Book What Explains the Variation in Estimates of Labour Supply Elasticities

Download or read book What Explains the Variation in Estimates of Labour Supply Elasticities written by and published by . This book was released on 2005 with total page pages. Available in PDF, EPUB and Kindle. Book excerpt:

Book A Review of Recent Research on Labor Supply Elasticities

Download or read book A Review of Recent Research on Labor Supply Elasticities written by Robert McClelland and published by . This book was released on 2012 with total page 41 pages. Available in PDF, EPUB and Kindle. Book excerpt: This paper updates a review conducted by CBO in 1996 in which the agency evaluated the academic research on the effects of changes in after-tax wages on labor supply in the U.S. economy. That review concluded that substitution elasticities were larger in absolute value than income elasticities and that the decision to work was more responsive to after-tax wages than was the choice of hours. In this update, we find that for men and single women, estimates of substitution elasticities have increased, and income elasticities still appear to be smaller in absolute value than substitution elasticities. We also find that labor supply elasticities of married women have fallen substantially in the last three decades, although they are still higher than the elasticities of men and unmarried women. Based on our review, the elasticities of broad measures of income (total income less capital gains) from tax return data are in most instances consistent with the labor supply elasticities estimated using survey data. We find little compelling evidence that high-income taxpayers have substantially higher elasticities with respect to their labor input than other taxpayers: While some studies have estimated higher elasticities of broad income among high-income taxpayers, those results appear to reflect those taxpayers’ greater ability to time their income. In contrast, we find evidence that low-income workers have higher elasticities of labor supply than other workers, especially in the component of their labor response that reflects movement in and out of the workforce.

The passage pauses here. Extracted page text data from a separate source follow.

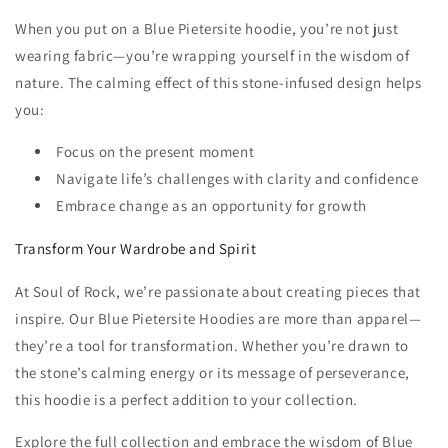
When you put on a Blue Pietersite hoodie, you’re not just
wearing fabric—you’re wrapping yourself in the wisdom of
nature. The calming effect of this stone-infused design helps
you:
Focus on the present moment
Navigate life’s challenges with clarity and confidence
Embrace change as an opportunity for growth
Transform Your Wardrobe and Spirit
At Soul of Rock, we’re passionate about creating pieces that
inspire. Our Blue Pietersite Hoodies are more than apparel—
they’re a tool for transformation. Whether you’re drawn to
the stone’s calming energy or its message of perseverance,
this hoodie is a perfect addition to your collection.
Explore the full collection and embrace the wisdom of Blue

Book Estimating Labour Supply Elasticities Under Rationing

Download or read book Estimating Labour Supply Elasticities Under Rationing written by Victoria L. Prowse and published by . This book was released on 2009 with total page 0 pages. Available in PDF, EPUB and Kindle. Book excerpt: This paper presents a structural model of the allocation of time to various non-market activities and market work by couples and single men and women. Parameters are estimated using a sample taken from the UK 2000 Time Use Survey. Own-wage effects are found to be positive for both men and women and are larger for cohabiting individuals than for singles. The presence of young children leads to a much larger increase in the time spent in home production by women than by men. However, the presence of young children causes men to increase their total time spent working by more than women.